• [SHORT EXERCISE] Convert the whole listing below into a numbered list, omitting any blank lines.

========================================================================

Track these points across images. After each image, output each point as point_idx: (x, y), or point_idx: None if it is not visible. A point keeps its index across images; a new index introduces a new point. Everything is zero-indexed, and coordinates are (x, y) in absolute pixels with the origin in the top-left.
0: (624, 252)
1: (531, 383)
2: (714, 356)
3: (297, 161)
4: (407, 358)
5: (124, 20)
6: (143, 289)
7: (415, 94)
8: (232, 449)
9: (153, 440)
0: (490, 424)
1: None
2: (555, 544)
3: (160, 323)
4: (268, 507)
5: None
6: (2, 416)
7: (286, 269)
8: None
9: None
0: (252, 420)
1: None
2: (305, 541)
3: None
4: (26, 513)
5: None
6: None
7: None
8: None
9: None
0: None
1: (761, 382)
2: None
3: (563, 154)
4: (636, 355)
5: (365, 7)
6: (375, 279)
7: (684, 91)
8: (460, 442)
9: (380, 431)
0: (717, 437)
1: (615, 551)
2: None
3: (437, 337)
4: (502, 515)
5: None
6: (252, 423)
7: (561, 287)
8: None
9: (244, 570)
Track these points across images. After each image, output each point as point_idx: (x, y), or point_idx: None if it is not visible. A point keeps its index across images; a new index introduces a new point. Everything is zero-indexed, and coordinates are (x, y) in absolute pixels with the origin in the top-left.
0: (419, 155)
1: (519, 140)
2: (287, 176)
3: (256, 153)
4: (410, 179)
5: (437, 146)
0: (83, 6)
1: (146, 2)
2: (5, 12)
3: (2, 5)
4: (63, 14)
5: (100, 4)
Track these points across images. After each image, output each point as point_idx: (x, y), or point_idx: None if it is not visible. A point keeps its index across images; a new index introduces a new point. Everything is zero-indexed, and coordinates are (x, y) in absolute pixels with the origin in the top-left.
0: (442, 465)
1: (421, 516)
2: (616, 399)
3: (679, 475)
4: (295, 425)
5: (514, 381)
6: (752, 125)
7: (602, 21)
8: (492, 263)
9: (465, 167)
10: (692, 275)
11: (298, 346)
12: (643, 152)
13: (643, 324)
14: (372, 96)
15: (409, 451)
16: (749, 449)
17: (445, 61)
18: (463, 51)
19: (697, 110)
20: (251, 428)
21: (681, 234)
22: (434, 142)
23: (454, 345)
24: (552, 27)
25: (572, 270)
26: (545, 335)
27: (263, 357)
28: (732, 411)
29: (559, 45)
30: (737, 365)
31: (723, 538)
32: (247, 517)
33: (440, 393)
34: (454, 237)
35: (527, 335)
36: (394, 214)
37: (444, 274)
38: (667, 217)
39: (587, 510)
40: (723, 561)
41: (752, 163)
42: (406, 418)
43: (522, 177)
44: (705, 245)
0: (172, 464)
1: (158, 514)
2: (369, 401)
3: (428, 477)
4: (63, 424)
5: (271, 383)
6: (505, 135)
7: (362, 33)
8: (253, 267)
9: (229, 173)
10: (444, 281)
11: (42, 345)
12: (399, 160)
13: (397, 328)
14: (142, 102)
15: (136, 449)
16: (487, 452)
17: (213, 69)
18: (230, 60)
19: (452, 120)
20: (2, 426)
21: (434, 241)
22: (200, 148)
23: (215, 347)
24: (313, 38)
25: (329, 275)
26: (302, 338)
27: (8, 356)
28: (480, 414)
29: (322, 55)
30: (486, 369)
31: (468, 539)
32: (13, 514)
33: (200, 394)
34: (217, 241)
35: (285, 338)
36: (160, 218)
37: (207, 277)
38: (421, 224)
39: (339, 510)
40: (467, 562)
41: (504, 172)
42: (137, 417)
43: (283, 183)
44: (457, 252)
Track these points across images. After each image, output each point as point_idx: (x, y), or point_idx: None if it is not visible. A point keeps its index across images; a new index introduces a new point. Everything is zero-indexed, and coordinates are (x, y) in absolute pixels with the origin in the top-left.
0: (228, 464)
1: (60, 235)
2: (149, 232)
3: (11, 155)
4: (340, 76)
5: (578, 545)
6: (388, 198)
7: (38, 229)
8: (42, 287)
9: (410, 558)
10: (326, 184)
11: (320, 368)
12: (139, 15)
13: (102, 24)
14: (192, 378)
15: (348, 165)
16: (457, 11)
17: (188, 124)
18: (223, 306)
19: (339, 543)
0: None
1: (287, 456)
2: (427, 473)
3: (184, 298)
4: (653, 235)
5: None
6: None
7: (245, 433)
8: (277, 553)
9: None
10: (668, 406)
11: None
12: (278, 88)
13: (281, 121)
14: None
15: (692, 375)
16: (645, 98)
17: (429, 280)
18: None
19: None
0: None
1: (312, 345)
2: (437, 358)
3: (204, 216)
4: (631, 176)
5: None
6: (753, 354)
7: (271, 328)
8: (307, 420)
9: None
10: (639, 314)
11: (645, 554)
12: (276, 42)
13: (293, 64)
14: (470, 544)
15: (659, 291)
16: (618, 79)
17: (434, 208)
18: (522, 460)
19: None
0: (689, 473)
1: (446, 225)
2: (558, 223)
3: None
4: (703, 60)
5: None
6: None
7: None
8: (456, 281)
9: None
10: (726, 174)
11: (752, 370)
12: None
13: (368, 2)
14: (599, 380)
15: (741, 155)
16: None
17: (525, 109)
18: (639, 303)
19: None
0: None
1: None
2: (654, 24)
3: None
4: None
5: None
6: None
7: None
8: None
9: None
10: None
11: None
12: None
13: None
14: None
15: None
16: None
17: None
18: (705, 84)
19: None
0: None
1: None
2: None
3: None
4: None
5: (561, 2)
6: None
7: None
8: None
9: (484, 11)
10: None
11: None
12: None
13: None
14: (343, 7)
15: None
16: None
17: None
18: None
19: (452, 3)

========================================================================

• [RESPONSE TO THIS EXERCISE]
1. Track these points across images. After each image, output each point as point_idx: (x, y), or point_idx: None if it is not visible. A point keeps its index across images; a new index introduces a new point. Everything is zero-indexed, and coordinates are (x, y) in absolute pixels with the origin in the top-left.
2. 0: (624, 252)
3. 1: (531, 383)
4. 2: (714, 356)
5. 3: (297, 161)
6. 4: (407, 358)
7. 5: (124, 20)
8. 6: (143, 289)
9. 7: (415, 94)
10. 8: (232, 449)
11. 9: (153, 440)
12. 0: (490, 424)
13. 1: None
14. 2: (555, 544)
15. 3: (160, 323)
16. 4: (268, 507)
17. 5: None
18. 6: (2, 416)
19. 7: (286, 269)
20. 8: None
21. 9: None
22. 0: (252, 420)
23. 1: None
24. 2: (305, 541)
25. 3: None
26. 4: (26, 513)
27. 5: None
28. 6: None
29. 7: None
30. 8: None
31. 9: None
32. 0: None
33. 1: (761, 382)
34. 2: None
35. 3: (563, 154)
36. 4: (636, 355)
37. 5: (365, 7)
38. 6: (375, 279)
39. 7: (684, 91)
40. 8: (460, 442)
41. 9: (380, 431)
42. 0: (717, 437)
43. 1: (615, 551)
44. 2: None
45. 3: (437, 337)
46. 4: (502, 515)
47. 5: None
48. 6: (252, 423)
49. 7: (561, 287)
50. 8: None
51. 9: (244, 570)
52. Track these points across images. After each image, output each point as point_idx: (x, y), or point_idx: None if it is not visible. A point keeps its index across images; a new index introduces a new point. Everything is zero-indexed, and coordinates are (x, y) in absolute pixels with the origin in the top-left.
53. 0: (419, 155)
54. 1: (519, 140)
55. 2: (287, 176)
56. 3: (256, 153)
57. 4: (410, 179)
58. 5: (437, 146)
59. 0: (83, 6)
60. 1: (146, 2)
61. 2: (5, 12)
62. 3: (2, 5)
63. 4: (63, 14)
64. 5: (100, 4)
65. Track these points across images. After each image, output each point as point_idx: (x, y), or point_idx: None if it is not visible. A point keeps its index across images; a new index introduces a new point. Everything is zero-indexed, and coordinates are (x, y) in absolute pixels with the origin in the top-left.
66. 0: (442, 465)
67. 1: (421, 516)
68. 2: (616, 399)
69. 3: (679, 475)
70. 4: (295, 425)
71. 5: (514, 381)
72. 6: (752, 125)
73. 7: (602, 21)
74. 8: (492, 263)
75. 9: (465, 167)
76. 10: (692, 275)
77. 11: (298, 346)
78. 12: (643, 152)
79. 13: (643, 324)
80. 14: (372, 96)
81. 15: (409, 451)
82. 16: (749, 449)
83. 17: (445, 61)
84. 18: (463, 51)
85. 19: (697, 110)
86. 20: (251, 428)
87. 21: (681, 234)
88. 22: (434, 142)
89. 23: (454, 345)
90. 24: (552, 27)
91. 25: (572, 270)
92. 26: (545, 335)
93. 27: (263, 357)
94. 28: (732, 411)
95. 29: (559, 45)
96. 30: (737, 365)
97. 31: (723, 538)
98. 32: (247, 517)
99. 33: (440, 393)
100. 34: (454, 237)
101. 35: (527, 335)
102. 36: (394, 214)
103. 37: (444, 274)
104. 38: (667, 217)
105. 39: (587, 510)
106. 40: (723, 561)
107. 41: (752, 163)
108. 42: (406, 418)
109. 43: (522, 177)
110. 44: (705, 245)
111. 0: (172, 464)
112. 1: (158, 514)
113. 2: (369, 401)
114. 3: (428, 477)
115. 4: (63, 424)
116. 5: (271, 383)
117. 6: (505, 135)
118. 7: (362, 33)
119. 8: (253, 267)
120. 9: (229, 173)
121. 10: (444, 281)
122. 11: (42, 345)
123. 12: (399, 160)
124. 13: (397, 328)
125. 14: (142, 102)
126. 15: (136, 449)
127. 16: (487, 452)
128. 17: (213, 69)
129. 18: (230, 60)
130. 19: (452, 120)
131. 20: (2, 426)
132. 21: (434, 241)
133. 22: (200, 148)
134. 23: (215, 347)
135. 24: (313, 38)
136. 25: (329, 275)
137. 26: (302, 338)
138. 27: (8, 356)
139. 28: (480, 414)
140. 29: (322, 55)
141. 30: (486, 369)
142. 31: (468, 539)
143. 32: (13, 514)
144. 33: (200, 394)
145. 34: (217, 241)
146. 35: (285, 338)
147. 36: (160, 218)
148. 37: (207, 277)
149. 38: (421, 224)
150. 39: (339, 510)
151. 40: (467, 562)
152. 41: (504, 172)
153. 42: (137, 417)
154. 43: (283, 183)
155. 44: (457, 252)
156. Track these points across images. After each image, output each point as point_idx: (x, y), or point_idx: None if it is not visible. A point keeps its index across images; a new index introduces a new point. Everything is zero-indexed, and coordinates are (x, y) in absolute pixels with the origin in the top-left.
157. 0: (228, 464)
158. 1: (60, 235)
159. 2: (149, 232)
160. 3: (11, 155)
161. 4: (340, 76)
162. 5: (578, 545)
163. 6: (388, 198)
164. 7: (38, 229)
165. 8: (42, 287)
166. 9: (410, 558)
167. 10: (326, 184)
168. 11: (320, 368)
169. 12: (139, 15)
170. 13: (102, 24)
171. 14: (192, 378)
172. 15: (348, 165)
173. 16: (457, 11)
174. 17: (188, 124)
175. 18: (223, 306)
176. 19: (339, 543)
177. 0: None
178. 1: (287, 456)
179. 2: (427, 473)
180. 3: (184, 298)
181. 4: (653, 235)
182. 5: None
183. 6: None
184. 7: (245, 433)
185. 8: (277, 553)
186. 9: None
187. 10: (668, 406)
188. 11: None
189. 12: (278, 88)
190. 13: (281, 121)
191. 14: None
192. 15: (692, 375)
193. 16: (645, 98)
194. 17: (429, 280)
195. 18: None
196. 19: None
197. 0: None
198. 1: (312, 345)
199. 2: (437, 358)
200. 3: (204, 216)
201. 4: (631, 176)
202. 5: None
203. 6: (753, 354)
204. 7: (271, 328)
205. 8: (307, 420)
206. 9: None
207. 10: (639, 314)
208. 11: (645, 554)
209. 12: (276, 42)
210. 13: (293, 64)
211. 14: (470, 544)
212. 15: (659, 291)
213. 16: (618, 79)
214. 17: (434, 208)
215. 18: (522, 460)
216. 19: None
217. 0: (689, 473)
218. 1: (446, 225)
219. 2: (558, 223)
220. 3: None
221. 4: (703, 60)
222. 5: None
223. 6: None
224. 7: None
225. 8: (456, 281)
226. 9: None
227. 10: (726, 174)
228. 11: (752, 370)
229. 12: None
230. 13: (368, 2)
231. 14: (599, 380)
232. 15: (741, 155)
233. 16: None
234. 17: (525, 109)
235. 18: (639, 303)
236. 19: None
237. 0: None
238. 1: None
239. 2: (654, 24)
240. 3: None
241. 4: None
242. 5: None
243. 6: None
244. 7: None
245. 8: None
246. 9: None
247. 10: None
248. 11: None
249. 12: None
250. 13: None
251. 14: None
252. 15: None
253. 16: None
254. 17: None
255. 18: (705, 84)
256. 19: None
257. 0: None
258. 1: None
259. 2: None
260. 3: None
261. 4: None
262. 5: (561, 2)
263. 6: None
264. 7: None
265. 8: None
266. 9: (484, 11)
267. 10: None
268. 11: None
269. 12: None
270. 13: None
271. 14: (343, 7)
272. 15: None
273. 16: None
274. 17: None
275. 18: None
276. 19: (452, 3)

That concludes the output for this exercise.